PAGE EXCERPT START

Thread on how decisions are only as good as the information on which they are based and the pernicious effects of bad, if not outright falsified, information. This is going to spring off a discussion of ghost jobs. Get your caffeine conveyance beverage of choice and let's get it.
There is an ever growing problem with the posting of ghost jobs. What is a ghost job? A ghost job is a job posting for a job that does not actually exist. The company that posts that job is not hiring for that position. The company is using the job listing for other reasons.
Back in the pre internet days, there was a nasty trick that law firms would pull. A law firm would post an ad for a job (secretary, paralegal, receptionist) and the address would be a PO Box. That was called a blind listing as the name of the firm wasn't given.
The firm wasn't hiring. What the firm was doing was seeing if any of the firm's current employees sent in a resume for this supposed job. If so, that employee would be fired for disloyalty.
With technology, it is now simplicity itself to post a fake job listing. Just put it up on any one, or all, of the major job sites. List it on the employment section of the company's own website. The costs are very low, especially now with AI generated job postings.
Here's an article from August, 2024 discussing the rise of ghost job listings.
That article contains some very interesting information. See screenshots below. cnbc.com/2024/08/22/gho…
Now, I dither on whether these listings should be called scams or fraud. What they are is an outright lie to the public that the job listing is real. It is being posted by the company with full knowledge by the company, but not the public, that the position doesn't exist.

PAGE EXCERPT END
DATASET RECORDS START

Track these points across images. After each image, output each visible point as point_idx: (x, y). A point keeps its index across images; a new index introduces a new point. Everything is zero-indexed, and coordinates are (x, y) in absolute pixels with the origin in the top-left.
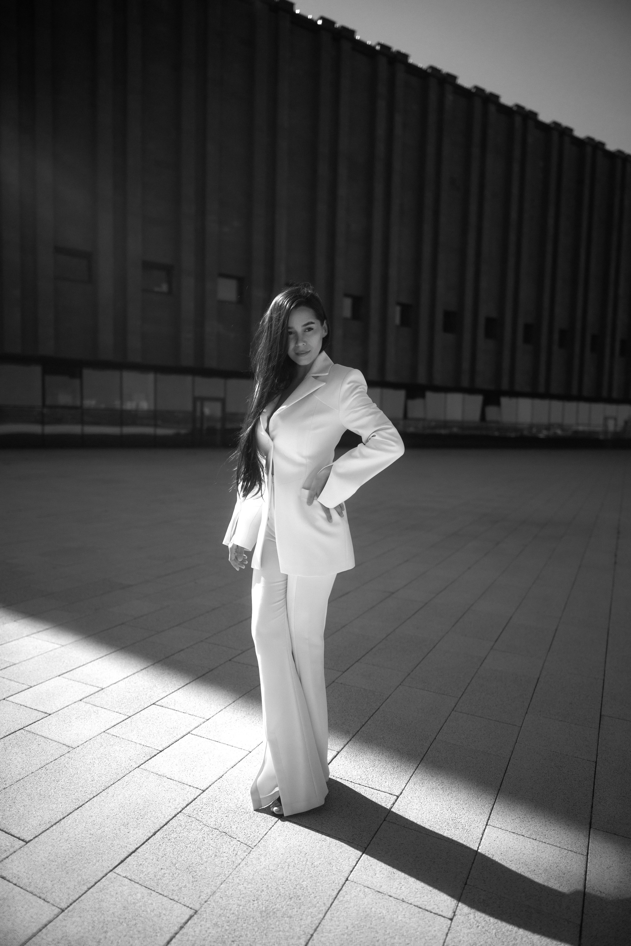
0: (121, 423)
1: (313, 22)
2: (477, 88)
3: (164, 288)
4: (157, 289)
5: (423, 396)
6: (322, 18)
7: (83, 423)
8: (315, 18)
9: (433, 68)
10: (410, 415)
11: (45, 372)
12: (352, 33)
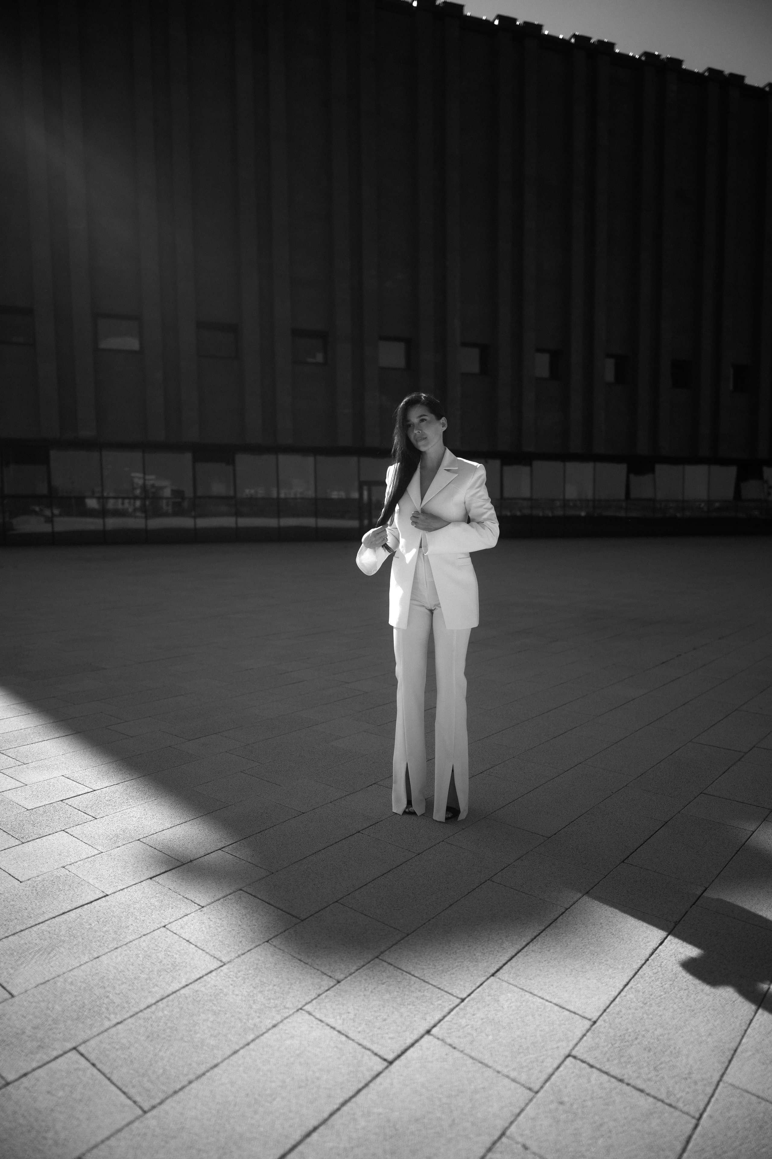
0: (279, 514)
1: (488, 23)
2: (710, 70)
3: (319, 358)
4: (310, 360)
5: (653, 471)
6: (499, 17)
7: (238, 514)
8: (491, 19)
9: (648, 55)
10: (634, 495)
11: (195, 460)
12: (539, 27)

DATASET RECORDS END

» **TASKS TO PERFORM**
(a) From the ghost jobs thread, return the stretch from "Back in the" through "generated job postings.".
(b) According to the ghost jobs thread, what address did law firms give in the job ads they called blind listings?
(c) Summarize the ghost jobs thread in two sentences.
The entries are not needed for what follows.

» **WRITTEN RESPONSES**
(a)
Back in the pre internet days, there was a nasty trick that law firms would pull. A law firm would post an ad for a job (secretary, paralegal, receptionist) and the address would be a PO Box. That was called a blind listing as the name of the firm wasn't given.
The firm wasn't hiring. What the firm was doing was seeing if any of the firm's current employees sent in a resume for this supposed job. If so, that employee would be fired for disloyalty.
With technology, it is now simplicity itself to post a fake job listing. Just put it up on any one, or all, of the major job sites. List it on the employment section of the company's own website. The costs are very low, especially now with AI generated job postings.

(b) A PO Box.

(c) A ghost job is a posting for a position that does not actually exist, and technology now makes such fake listings easy and cheap to post, especially with AI-generated postings. Before the internet, law firms ran blind job ads to catch and fire disloyal employees who applied, and the thread calls today's ghost listings an outright lie to the public.